Right now,  this very second I am happy just to give up and do nothing. Avoid the shooting sensations and stabbing pains,  no more taking a shot to the balls. Just lay awkwardly and pretend all is well.

With a trip to the doctor booked for the 28th, something tells me I will be asking for an emergency appointment this week. Maybe even in the morning. It's just becoming stupid to try and hang on any longer now. One wrong move and the after effects stay with me for hours. That's no way to live for sure. Trouble is, having the get up and go to do anything about it is fast becoming a fight on its own. Mindset is still very much "sit still,  it will go away".

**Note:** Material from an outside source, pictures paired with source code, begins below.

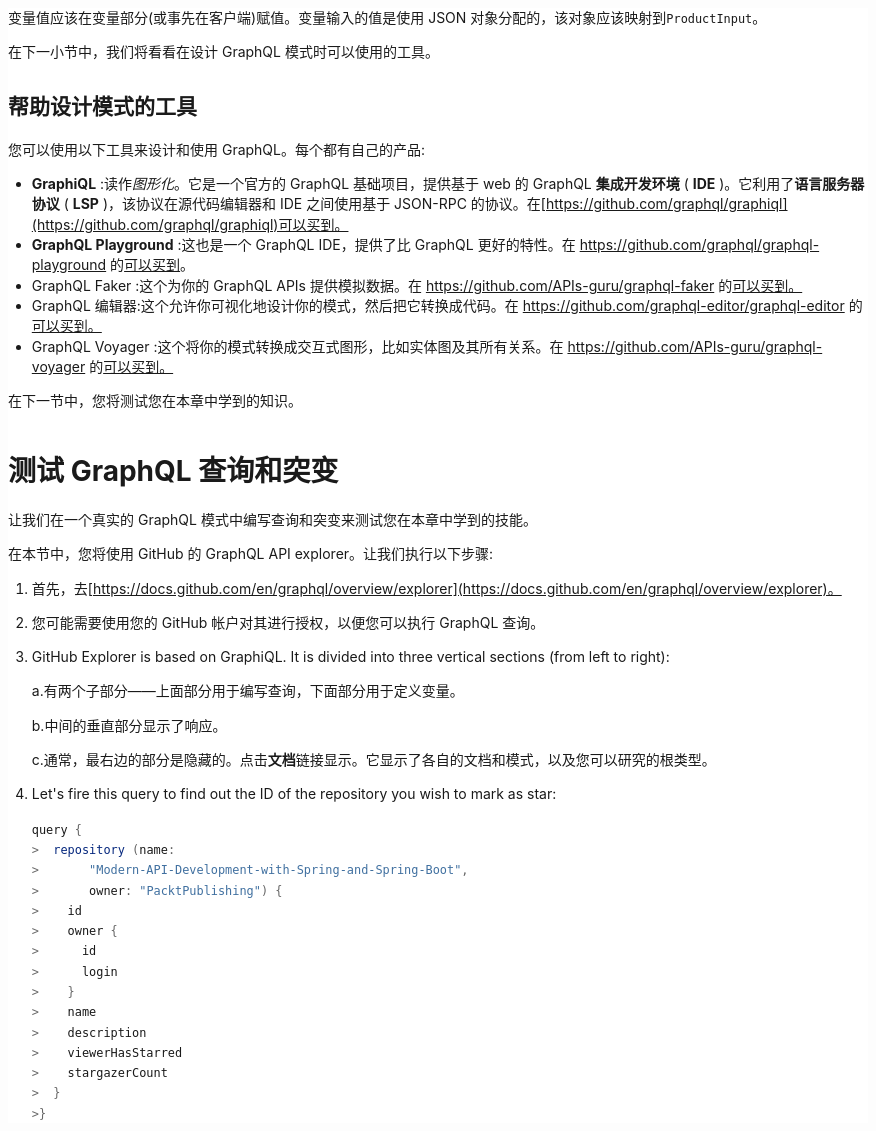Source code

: 变量值应该在变量部分(或事先在客户端)赋值。变量输入的值是使用 JSON 对象分配的，该对象应该映射到`ProductInput`。

在下一小节中，我们将看看在设计 GraphQL 模式时可以使用的工具。

## 帮助设计模式的工具

您可以使用以下工具来设计和使用 GraphQL。每个都有自己的产品:

*   **GraphiQL** :读作*图形化*。它是一个官方的 GraphQL 基础项目，提供基于 web 的 GraphQL **集成开发环境** ( **IDE** )。它利用了**语言服务器协议** ( **LSP** )，该协议在源代码编辑器和 IDE 之间使用基于 JSON-RPC 的协议。在[https://github.com/graphql/graphiql](https://github.com/graphql/graphiql)可以买到。
*   **GraphQL Playground** :这也是一个 GraphQL IDE，提供了比 GraphQL 更好的特性。在 https://github.com/graphql/graphql-playground 的[可以买到](https://github.com/graphql/graphql-playground)。
*   GraphQL Faker :这个为你的 GraphQL APIs 提供模拟数据。在 https://github.com/APIs-guru/graphql-faker 的[可以买到。](https://github.com/APIs-guru/graphql-faker)
*   GraphQL 编辑器:这个允许你可视化地设计你的模式，然后把它转换成代码。在 https://github.com/graphql-editor/graphql-editor 的[可以买到。](https://github.com/graphql-editor/graphql-editor)
*   GraphQL Voyager :这个将你的模式转换成交互式图形，比如实体图及其所有关系。在 https://github.com/APIs-guru/graphql-voyager 的[可以买到。](https://github.com/APIs-guru/graphql-voyager)

在下一节中，您将测试您在本章中学到的知识。

# 测试 GraphQL 查询和突变

让我们在一个真实的 GraphQL 模式中编写查询和突变来测试您在本章中学到的技能。

在本节中，您将使用 GitHub 的 GraphQL API explorer。让我们执行以下步骤:

1.  首先，去[https://docs.github.com/en/graphql/overview/explorer](https://docs.github.com/en/graphql/overview/explorer)。
2.  您可能需要使用您的 GitHub 帐户对其进行授权，以便您可以执行 GraphQL 查询。
3.  GitHub Explorer is based on GraphiQL. It is divided into three vertical sections (from left to right):

    a.有两个子部分——上面部分用于编写查询，下面部分用于定义变量。

    b.中间的垂直部分显示了响应。

    c.通常，最右边的部分是隐藏的。点击**文档**链接显示。它显示了各自的文档和模式，以及您可以研究的根类型。

4.  Let's fire this query to find out the ID of the repository you wish to mark as star:

    ```java
    query {
    >  repository (name:
    >       "Modern-API-Development-with-Spring-and-Spring-Boot",
    >       owner: "PacktPublishing") {
    >    id
    >    owner {
    >      id
    >      login
    >    }
    >    name
    >    description
    >    viewerHasStarred
    >    stargazerCount
    >  }
    >}
    ```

Thinking back the other day I realised that one of my falls from my bike a few weeks back was onto the hip giving me all the problems right now,  so was also contemplating going to a walk in centre or something, to get checked out properly to see if that started the progression of this problem in any way. I get the impression the GP will send me to hospital or refer me anyway,  so maybe cut out the middleman?

So hard to decide. I can control the pain by limiting movement,  so am not in immediate pain. Controlling and limiting movement for the next 11 days might be a bit excessive. A GP will send me for tests anyway,  so maybe hospital is the place to start. But then long term pain which doesn't require immediate intervention is more a GP thing,  right?

All a minefield really.

Meanwhile in the back of my head there is an argument going on. After all the sponsorship I have received and all the work I have done towards the 100 mile ride,  can I still do it a d save face? I did London to Brighton ok, so maybe this won't be so bad? Or maybe I will cripple myself by doing it? I don't want to let people down,  I don't want to be a failure to myself or others. I feel obligated to at least try. But to try and fail would be devastating.

How can one physical ailment cause this much unrest for me!

I am starting to think that this pain is bigger than  what the chiropractor can sort,  maybe something worse. Or maybe me not mentioning the accident might have pointed her in the wrong direction to treat me? Whatever the case,  I definitely need to speak to other people about it to get other possible issues checked out.

Guess tomorrow decides what I do next. Until then I am stuck stooping around,  eating convenient junk,  gaining weight again,  feeling disappointed and cheated.